How do ladder operators generate energy values in a SHO?

[maximus123]

Hello,

I am currently studying ladder operator for a simple harmonic operator as a method for generating the energy values. This seem like a simple algebra question I am asking so I do apologize but I just can't figure it out. Here are my operator definitions,

a_+=\frac{1}{\sqrt{2}}(-\frac{\partial}{\partial y}+y) and a_-=\frac{1}{\sqrt{2}}(\frac{\partial}{\partial y}+y)​

My notes then say that

a_+a_-=\frac{1}{\sqrt{2}}(-\frac{\partial}{\partial y}+y)\frac{1}{\sqrt{2}}(\frac{\partial}{\partial y}+y)=\frac{1}{2}(-\frac{\partial^2}{\partial y^2}+y^2+1)​

I see where every resulting term comes from but it seems like there is a cross product missing, when y multiplies \frac{\partial}{\partial y} ie the second term in the left hand brackets times the first term in the right hand bracket. It seems to have multiplied to equal zero.
Could anyone explain where I'm going wrong?
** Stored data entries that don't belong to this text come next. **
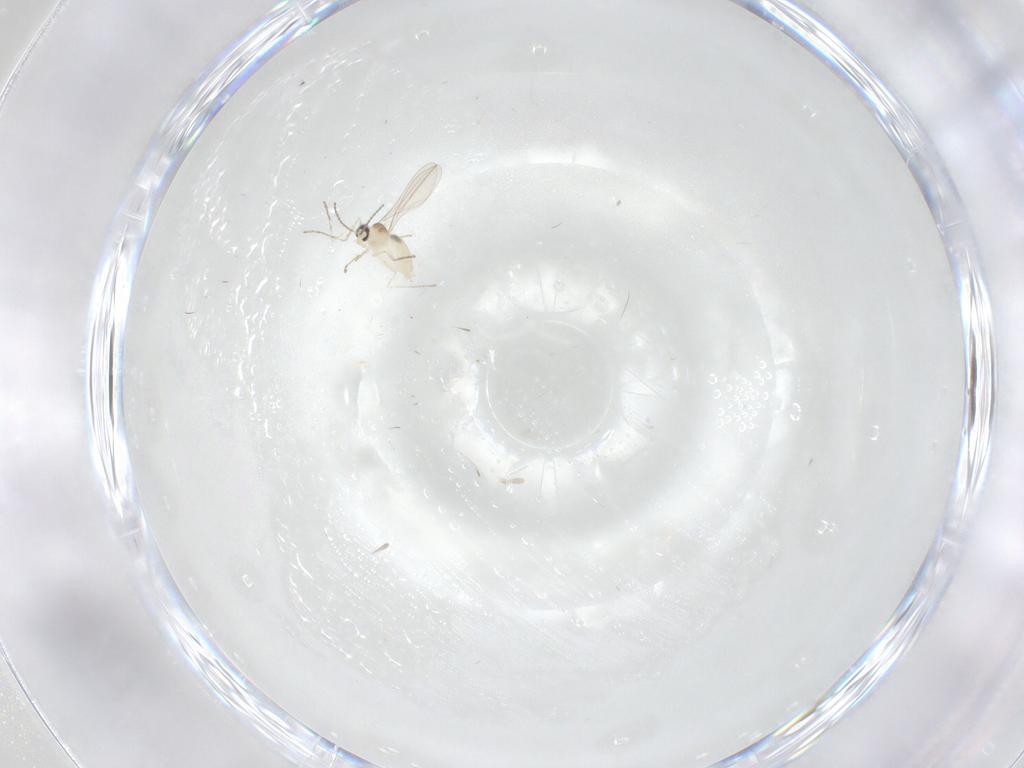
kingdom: Animalia
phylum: Arthropoda
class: Insecta
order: Diptera
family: Cecidomyiidae
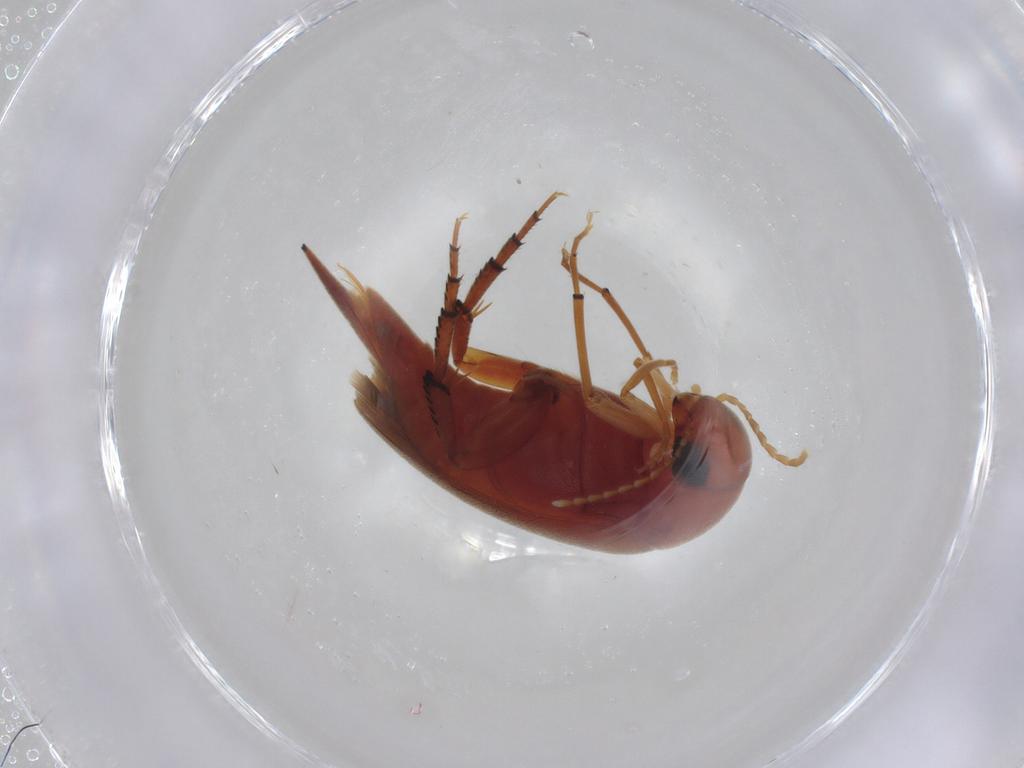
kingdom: Animalia
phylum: Arthropoda
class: Insecta
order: Coleoptera
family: Mordellidae
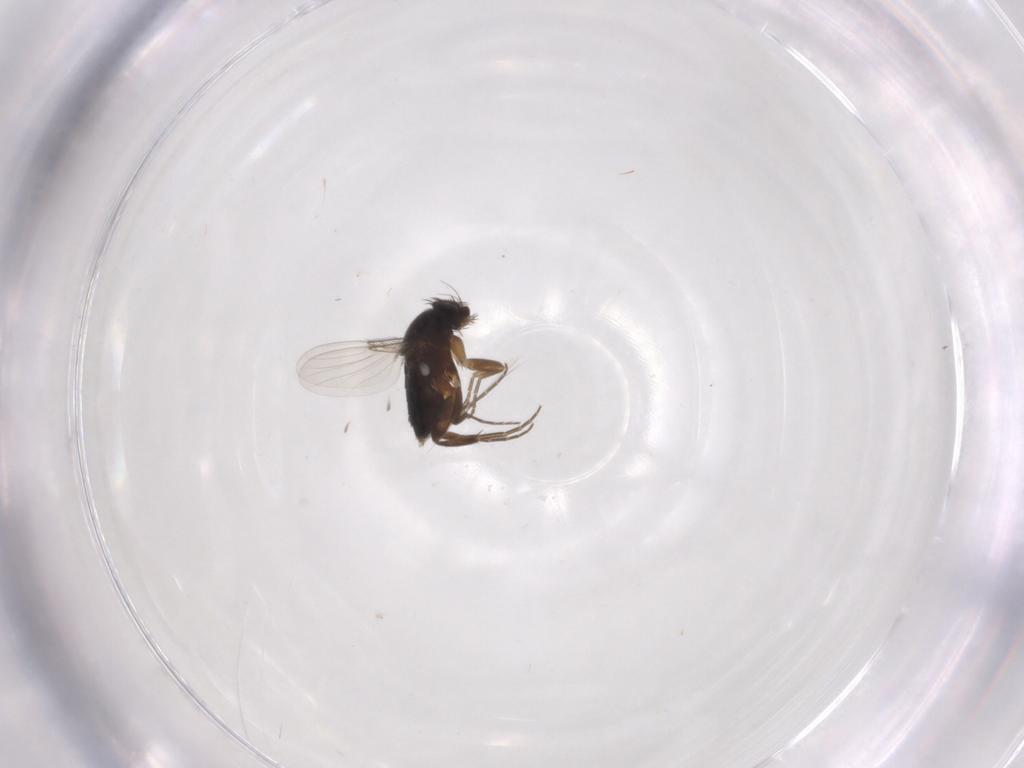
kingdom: Animalia
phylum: Arthropoda
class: Insecta
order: Diptera
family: Phoridae
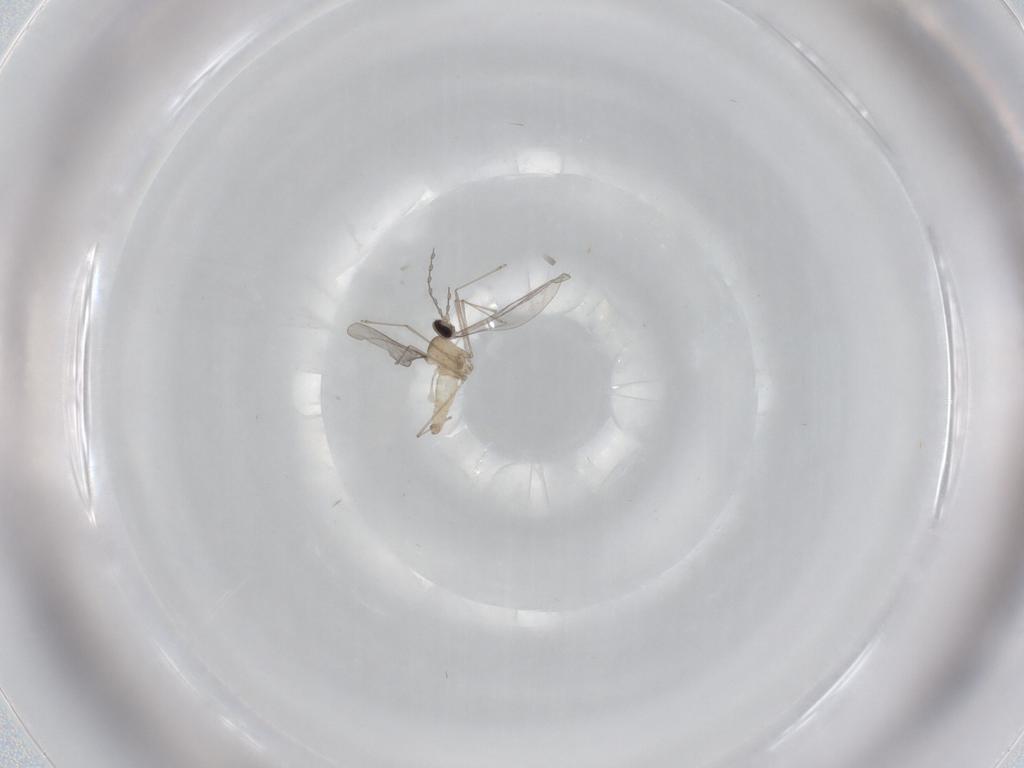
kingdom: Animalia
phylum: Arthropoda
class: Insecta
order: Diptera
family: Cecidomyiidae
Thanks

 

[maximus123]

Sorry, I've actually just figured this out, apply the operators one at a time to an arbitrary function and this works.

 

[dauto]

Sorry, I've actually just figured this out, apply the operators one at a time to an arbitrary function and this works.

That's exactly right. The operators make no sense by themselves. They must be applied to a wave function. That wavefunction is often absent to reduce clutter but it really is there all the time.